Effects of social contact and zygosity on 21-y weight change in male twins

McCaffery, Jeanne M., Franz, Carol E., Jacobson, Kristen, Leahey, Tricia M., Xian, Hong, Wing, Rena R., Lyons, Michael J., Kremen, William S.
The American journal of clinical nutrition 2011 v.94 no.2 pp. 404-409
adulthood, body mass index, environmental factors, environmental impact, models, regression analysis, social change, twins, variance, weight gain
BACKGROUND: Recent evidence indicates that social contact is related to similarities in weight gain over time. However, no studies have examined this effect in a twin design, in which genetic and other environmental effects can also be estimated. OBJECTIVE: We determined whether the frequency of social contact is associated with similarity in weight change from young adulthood (mean age: 20 y) to middle age (mean age: 41 y) in twins and quantified the percentage of variance in weight change attributable to social contact, genetic factors, and other environmental influences.

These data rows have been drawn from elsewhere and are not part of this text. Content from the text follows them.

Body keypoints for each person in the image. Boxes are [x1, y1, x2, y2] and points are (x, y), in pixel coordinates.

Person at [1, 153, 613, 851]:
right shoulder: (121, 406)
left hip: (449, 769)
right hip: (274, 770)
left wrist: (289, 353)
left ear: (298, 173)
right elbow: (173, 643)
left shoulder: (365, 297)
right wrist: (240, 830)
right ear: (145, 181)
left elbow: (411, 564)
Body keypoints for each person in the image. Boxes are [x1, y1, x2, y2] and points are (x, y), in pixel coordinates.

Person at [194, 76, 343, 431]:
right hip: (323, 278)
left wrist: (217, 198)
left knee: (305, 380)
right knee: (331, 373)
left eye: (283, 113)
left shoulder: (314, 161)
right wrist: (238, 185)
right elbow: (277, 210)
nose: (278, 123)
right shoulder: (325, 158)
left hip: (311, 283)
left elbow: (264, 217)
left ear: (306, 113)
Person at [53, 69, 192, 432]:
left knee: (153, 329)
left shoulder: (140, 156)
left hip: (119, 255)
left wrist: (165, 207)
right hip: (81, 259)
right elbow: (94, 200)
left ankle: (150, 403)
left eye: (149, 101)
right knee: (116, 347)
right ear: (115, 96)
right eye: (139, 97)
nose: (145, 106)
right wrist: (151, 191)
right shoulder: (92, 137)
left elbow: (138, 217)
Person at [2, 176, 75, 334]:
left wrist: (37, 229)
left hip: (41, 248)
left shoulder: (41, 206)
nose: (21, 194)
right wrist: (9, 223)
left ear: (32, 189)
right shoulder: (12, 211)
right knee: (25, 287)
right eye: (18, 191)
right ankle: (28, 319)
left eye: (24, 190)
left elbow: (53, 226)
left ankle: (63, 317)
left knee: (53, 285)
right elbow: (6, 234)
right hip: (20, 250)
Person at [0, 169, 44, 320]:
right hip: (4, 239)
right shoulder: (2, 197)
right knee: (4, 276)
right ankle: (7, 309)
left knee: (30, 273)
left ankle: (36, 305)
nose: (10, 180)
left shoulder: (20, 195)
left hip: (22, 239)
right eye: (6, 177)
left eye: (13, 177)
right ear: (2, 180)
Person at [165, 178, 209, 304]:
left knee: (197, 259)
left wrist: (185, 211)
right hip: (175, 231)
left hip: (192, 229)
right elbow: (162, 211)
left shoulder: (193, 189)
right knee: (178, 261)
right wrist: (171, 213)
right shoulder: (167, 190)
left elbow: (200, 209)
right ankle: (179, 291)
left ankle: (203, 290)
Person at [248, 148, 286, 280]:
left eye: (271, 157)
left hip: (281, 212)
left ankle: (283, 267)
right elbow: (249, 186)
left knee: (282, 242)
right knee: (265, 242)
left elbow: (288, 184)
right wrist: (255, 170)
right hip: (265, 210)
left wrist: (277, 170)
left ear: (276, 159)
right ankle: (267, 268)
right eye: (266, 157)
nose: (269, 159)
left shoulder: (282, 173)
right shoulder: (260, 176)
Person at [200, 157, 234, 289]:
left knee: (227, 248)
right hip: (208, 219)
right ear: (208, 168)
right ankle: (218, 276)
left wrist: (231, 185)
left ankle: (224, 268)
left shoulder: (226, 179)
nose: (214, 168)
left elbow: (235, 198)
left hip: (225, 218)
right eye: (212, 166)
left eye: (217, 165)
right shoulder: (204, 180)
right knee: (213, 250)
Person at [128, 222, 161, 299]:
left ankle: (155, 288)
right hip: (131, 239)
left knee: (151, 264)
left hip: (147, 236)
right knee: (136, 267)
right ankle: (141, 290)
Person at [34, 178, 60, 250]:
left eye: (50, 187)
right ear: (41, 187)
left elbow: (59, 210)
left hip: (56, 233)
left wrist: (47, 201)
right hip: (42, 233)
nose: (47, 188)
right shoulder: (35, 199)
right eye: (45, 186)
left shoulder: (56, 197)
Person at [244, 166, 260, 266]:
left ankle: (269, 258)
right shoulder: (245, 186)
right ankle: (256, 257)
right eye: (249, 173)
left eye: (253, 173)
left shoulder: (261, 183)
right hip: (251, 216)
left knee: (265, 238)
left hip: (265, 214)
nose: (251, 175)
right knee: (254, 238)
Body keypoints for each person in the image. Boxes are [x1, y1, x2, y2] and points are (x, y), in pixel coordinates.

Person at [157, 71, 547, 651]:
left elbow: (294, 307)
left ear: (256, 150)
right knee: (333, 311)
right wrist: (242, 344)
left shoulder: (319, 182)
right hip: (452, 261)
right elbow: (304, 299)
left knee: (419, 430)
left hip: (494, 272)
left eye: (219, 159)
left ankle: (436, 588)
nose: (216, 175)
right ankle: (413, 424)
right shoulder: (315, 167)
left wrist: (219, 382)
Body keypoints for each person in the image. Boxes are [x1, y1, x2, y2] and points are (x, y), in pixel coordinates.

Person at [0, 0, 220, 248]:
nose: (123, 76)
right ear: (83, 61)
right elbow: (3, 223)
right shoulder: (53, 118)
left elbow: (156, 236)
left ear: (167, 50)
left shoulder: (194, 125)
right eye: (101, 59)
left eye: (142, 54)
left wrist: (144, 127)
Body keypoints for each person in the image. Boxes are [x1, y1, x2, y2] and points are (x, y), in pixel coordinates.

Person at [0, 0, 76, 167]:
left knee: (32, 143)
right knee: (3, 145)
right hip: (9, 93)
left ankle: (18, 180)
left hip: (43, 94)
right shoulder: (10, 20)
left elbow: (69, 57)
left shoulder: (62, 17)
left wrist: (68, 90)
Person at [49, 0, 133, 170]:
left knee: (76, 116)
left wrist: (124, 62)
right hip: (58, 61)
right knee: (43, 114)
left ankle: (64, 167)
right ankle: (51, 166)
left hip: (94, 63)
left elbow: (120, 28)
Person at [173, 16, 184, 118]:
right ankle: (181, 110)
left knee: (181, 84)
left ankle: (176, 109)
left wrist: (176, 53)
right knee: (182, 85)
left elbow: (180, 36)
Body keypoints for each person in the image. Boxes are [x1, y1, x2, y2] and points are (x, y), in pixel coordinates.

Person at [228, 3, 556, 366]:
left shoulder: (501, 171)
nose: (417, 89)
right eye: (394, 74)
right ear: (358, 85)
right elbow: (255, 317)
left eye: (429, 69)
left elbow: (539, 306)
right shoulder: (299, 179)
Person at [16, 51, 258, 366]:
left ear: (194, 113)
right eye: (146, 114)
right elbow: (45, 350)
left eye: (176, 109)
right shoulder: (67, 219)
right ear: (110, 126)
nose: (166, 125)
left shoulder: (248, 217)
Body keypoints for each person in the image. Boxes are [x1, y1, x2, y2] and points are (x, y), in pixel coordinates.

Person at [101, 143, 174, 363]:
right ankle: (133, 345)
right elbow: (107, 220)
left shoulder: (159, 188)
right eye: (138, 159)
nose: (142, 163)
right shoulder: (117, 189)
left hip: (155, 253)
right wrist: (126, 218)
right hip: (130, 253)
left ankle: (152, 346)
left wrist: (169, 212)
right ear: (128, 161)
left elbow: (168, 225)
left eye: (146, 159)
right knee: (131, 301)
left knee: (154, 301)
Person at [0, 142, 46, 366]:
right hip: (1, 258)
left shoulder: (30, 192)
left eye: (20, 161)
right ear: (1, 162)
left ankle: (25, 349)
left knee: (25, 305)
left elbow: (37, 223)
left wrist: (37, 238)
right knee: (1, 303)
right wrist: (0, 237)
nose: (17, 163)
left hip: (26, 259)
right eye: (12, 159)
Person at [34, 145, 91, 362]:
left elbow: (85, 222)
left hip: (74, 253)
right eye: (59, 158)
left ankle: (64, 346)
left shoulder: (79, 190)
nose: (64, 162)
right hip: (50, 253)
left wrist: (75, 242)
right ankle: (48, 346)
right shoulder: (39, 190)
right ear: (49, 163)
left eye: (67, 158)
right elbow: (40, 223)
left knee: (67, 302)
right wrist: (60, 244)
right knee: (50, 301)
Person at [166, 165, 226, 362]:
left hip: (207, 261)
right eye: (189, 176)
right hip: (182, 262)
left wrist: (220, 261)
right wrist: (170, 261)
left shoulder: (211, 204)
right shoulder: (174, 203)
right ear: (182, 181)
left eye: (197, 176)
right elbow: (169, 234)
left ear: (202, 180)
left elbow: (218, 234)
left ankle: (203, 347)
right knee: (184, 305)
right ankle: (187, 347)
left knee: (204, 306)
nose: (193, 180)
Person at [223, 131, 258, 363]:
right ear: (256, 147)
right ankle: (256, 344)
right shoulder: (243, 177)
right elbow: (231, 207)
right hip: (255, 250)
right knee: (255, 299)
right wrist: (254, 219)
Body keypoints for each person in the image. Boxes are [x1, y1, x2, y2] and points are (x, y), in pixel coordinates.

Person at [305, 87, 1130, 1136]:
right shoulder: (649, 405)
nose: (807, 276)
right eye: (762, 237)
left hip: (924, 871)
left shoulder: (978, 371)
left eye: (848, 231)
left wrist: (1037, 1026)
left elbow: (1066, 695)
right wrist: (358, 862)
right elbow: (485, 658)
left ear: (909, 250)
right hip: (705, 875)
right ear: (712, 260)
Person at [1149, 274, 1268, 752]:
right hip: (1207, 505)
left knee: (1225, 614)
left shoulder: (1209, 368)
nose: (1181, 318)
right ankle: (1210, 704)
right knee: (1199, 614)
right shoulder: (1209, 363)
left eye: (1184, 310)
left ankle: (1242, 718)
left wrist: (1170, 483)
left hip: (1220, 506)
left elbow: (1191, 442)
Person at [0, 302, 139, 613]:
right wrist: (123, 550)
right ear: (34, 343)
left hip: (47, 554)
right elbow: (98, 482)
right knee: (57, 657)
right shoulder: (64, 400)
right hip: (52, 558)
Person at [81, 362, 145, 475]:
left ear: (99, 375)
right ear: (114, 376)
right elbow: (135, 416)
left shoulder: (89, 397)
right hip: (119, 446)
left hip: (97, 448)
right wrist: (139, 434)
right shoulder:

DESIGN: Participants were 1966 monozygotic and 1529 dizygotic male twin pairs from the Vietnam-Era Twin Registry. Regression models tested whether frequency of social contact and zygosity predicted twin pair similarity in body mass index (BMI) change and weight change. Twin modeling was used to partition the percentage variance attributable to social contact, genetic, and other environmental effects. RESULTS: Twins gained an average of 3.99 BMI units, or 13.23 kg (29.11 lb), over 21 y. In regression models, both zygosity (P < 0.001) and degree of social contact (P < 0.02) significantly predicted twin pair similarity in BMI change. In twin modeling, social contact between twins contributed 16% of the variance in BMI change (P < 0.001), whereas genetic factors contributed 42%, with no effect of additional shared environmental factors (1%). Similar results were obtained for weight change. CONCLUSION: Frequency of social contact significantly predicted twin pair similarity in BMI and weight change over 21 y, independent of zygosity and other shared environmental influences.